Start of Document text

I woke at 2am, then was wide awake until 430am. It’s the weekend so no school run, yay! Thanks you for small miracles and gifts each day. So I slept in, or rather stayed in bed. I feel quite nauseous, sore, slow, everything is buzzing, hot, swollen just yuck!
An old friend from my high school and Uni days called and we spoke for a while, that was really nice. I continued in bed, it just seemed too hard to do anything else. I am finding the nausea is much worse this round.
It’s my 42nd birthday tomorrow. I pray it’s a nice day and I can do something with the family. I have a long history of struggling with my birthday. First of all my Mum was so great at making us all feel like princesses for the day. She went over the top and made it really difficult for anyone to compare to the big effort she made.

End of Document text

Things to do:
1. From the diary entry, extract everything from "An old friend" down to "worse this round.".
2. Answer these questions using the diary entry:
(a) At what time did the writer first wake?
(b) Who called the writer?
(c) Which birthday falls tomorrow?
3. Continue the diary entry about the writer's illness and approaching birthday, starting after its final sentence.

Start of Dataset entries

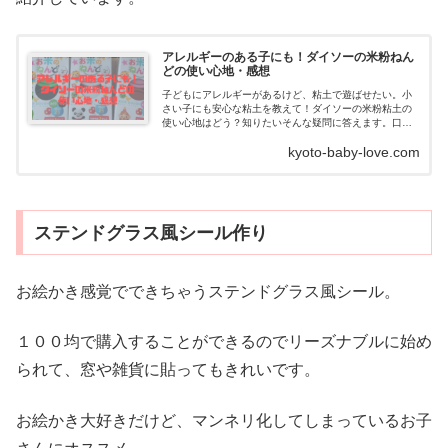
アレルギーのある子にも！ダイソーの米粉ねん
どの使い心地・感想
子どもにアレルギーがあるけど、粘土で遊ばせたい。小
さい子にも安心な粘土を教えて！ダイソーの米粉粘土の
使い心地はどう？知りたいそんな疑問に答えます。口に
入れても安心で人気の小麦粉粘土はアレルギーのある子
kyoto-baby-love.com
には厳禁！...
ステンドグラス風シール作り
お絵かき感覚でできちゃうステンドグラス風シール。
１００均で購入することができるのでリーズナブルに始め
られて、窓や雑貨に貼ってもきれいです。
お絵かき大好きだけど、マンネリ化してしまっているお子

End of Dataset entries

Written responses:
1.
An old friend from my high school and Uni days called and we spoke for a while, that was really nice. I continued in bed, it just seemed too hard to do anything else. I am finding the nausea is much worse this round.

2.
(a) At 2am.
(b) An old friend from the writer's high school and Uni days.
(c) The writer's 42nd birthday.

3.
It wasn’t about spending money rather being thought of. I have so many wonderful memories. Then I got married and my ex Husband was pretty hopeless. He was ok initially but as his world spiralled out of control I was last on the list and I am pretty sure he forgot the last 4 or 5 of my birthdays. To add to this I left him on the last birthday we were together which happened to be my 30th.
So I have a history of sad days and unmet expectations. The last birthday with him I remember finding out he had spent more at the pub the day before. The forgot my birthday with an “oh f@#k its your birthday” at 12pm, then handing me a broken photo frame. Special times…..
Looking back he was such a mess how could he do anything else. They were certainly hard times though. So my new outlook is to not have expectations and to spend time with the people I love. My Husband Marc is wonderful and really makes and effort, there is just so much sensitive scar tissue there.
It almost like each year I compete with the ghost of birthdays past each year and enough is enough. Time for a new way, out with the old in with new healthier ways. Easier said than done, but at least I am aware and working toward a better way.
So I stayed in bed, lamenting on how much I miss my Mum, particularly when I feel so sick and my birthday is looming. Wondering how she would be feeling knowing her baby girl is on the same journey with breast cancer as she was.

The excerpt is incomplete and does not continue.